Further, the instruction as prepared by appellants makes no reference to the requirement that the defect must have been one which existed in the vehicle at the time it was sold and delivered to the decedent Vandermark.

‘It thus appears that a requirement precedent to the application of such doctrine (strict liability in tort) is that the article which is the asserted cause of the injury was defective when manufactured or sold.’ (Erickson v. Sears, Roebuck & Co., 240 Cal.App.2d 793, 798, 50 Cal.Rptr. 143, 146.) There are additional omissions in the context of the instruction which need not be discussed further. The trial court quite properly refused to submit the instruction to the jury.

II

Appellants further contend that the trial court erred in refusing to instruct the jury as follows:

‘At the time of the collision involved in this case, the 1958 Ford automobile—the article involved in this case—was being used (by the deceased Chester Vandermark) for the general purpose for which it was designed and intended to be used.’ The trial court added the notation ‘Believe in area of fact and not of law.’

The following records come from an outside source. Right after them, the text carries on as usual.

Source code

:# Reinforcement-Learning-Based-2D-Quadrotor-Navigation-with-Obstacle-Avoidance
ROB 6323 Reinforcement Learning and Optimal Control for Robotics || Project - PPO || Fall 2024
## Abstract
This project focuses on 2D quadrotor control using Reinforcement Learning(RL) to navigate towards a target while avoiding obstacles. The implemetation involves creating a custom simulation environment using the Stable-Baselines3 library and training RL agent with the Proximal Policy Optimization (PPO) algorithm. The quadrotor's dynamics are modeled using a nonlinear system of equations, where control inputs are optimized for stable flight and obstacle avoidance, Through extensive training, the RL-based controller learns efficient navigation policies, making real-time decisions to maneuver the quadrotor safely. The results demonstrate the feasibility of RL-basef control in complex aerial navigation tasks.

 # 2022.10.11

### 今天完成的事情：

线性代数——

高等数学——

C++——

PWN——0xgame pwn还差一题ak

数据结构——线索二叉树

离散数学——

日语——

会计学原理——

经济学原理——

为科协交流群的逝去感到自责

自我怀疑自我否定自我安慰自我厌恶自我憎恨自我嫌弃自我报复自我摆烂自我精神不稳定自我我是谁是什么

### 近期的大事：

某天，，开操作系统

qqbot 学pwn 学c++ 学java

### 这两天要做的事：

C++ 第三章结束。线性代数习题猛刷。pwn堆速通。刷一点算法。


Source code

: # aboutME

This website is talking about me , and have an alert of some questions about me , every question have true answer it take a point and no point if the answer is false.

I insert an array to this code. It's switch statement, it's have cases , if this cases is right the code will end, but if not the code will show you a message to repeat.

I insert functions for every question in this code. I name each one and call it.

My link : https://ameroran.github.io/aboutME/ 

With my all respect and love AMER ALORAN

‘(I)t is incumbent upon a plaintiff to prove that he was injured while using the article in a way it was intended to be used as a result of a defect in design and manufacture of which plaintiff was not aware that made the article unsafe for its intended use. (Citation.)’ (Preston v. Up-Right, Inc., 243 Cal.App.2d 636, 639, 52 Cal.Rptr. 679, 682.) ‘Thus, courts require the plaintiff to show that he made ‘normal use’ of the product.' (Traynor: The Ways and Means of Defective Products and Strict Liability, 32 Tenn.L.Rev. 363, 371.)

Whether the article is being used in a way that it was intended to be used depends upon the evidence produced at the trial. Testimony was given by two witnesses to the effect that they were riding in a car a short distance to the rear of the vehicle operated by decedent Vandermark and that they observed that the two left wheels of the Vandermark car went into the dirt center divider instead of remaining on the paved area of the freeway. ‘It (Vandermark's vehicle) was in the dirt a ‘second’ and immediately flipped to its right, or ‘whipped’ in and began a slow turn broadside.' This evidence was directly in conflict from testimony offered by appellants and certain other witnesses. It was for the jury to determine that conflict as a question of fact. To have given the proffered instruction would have been error.

‘Where, as here, the error consisted in instructing the jury as a matter of law on a question that is one of fact on conflicting evidence, and a determination favorable to the losing party might have been made if the error had not been committed, that error is prejudicial. (Citations.)’ (Clement v. State Reclamation Board, 35 Cal.2d 628, 644, 220 P.2d 897, 906.)

Appellants further contend that the decision of the Supreme Court in the first Vandermark appeal, Supra, established as the law of the case that the automobile was being used by the decedent Vandermark for the general purpose for which it was designed and intended to be used. There is no merit in appellants' contention. The Supreme Court was determining the correctness of a non-suit and directed verdict, and under such circumstances all conflicts in the evidence or inferences therefrom were resolved in favor of appellants. The court in essence held that the evidence viewed most favorably to the appellants was sufficient to require submission of the cause to the trier of fact.

The judgment is affirmed.

WRIGHT, Associate Justice.

ROTH, P.J., and HERNDON, J., concur.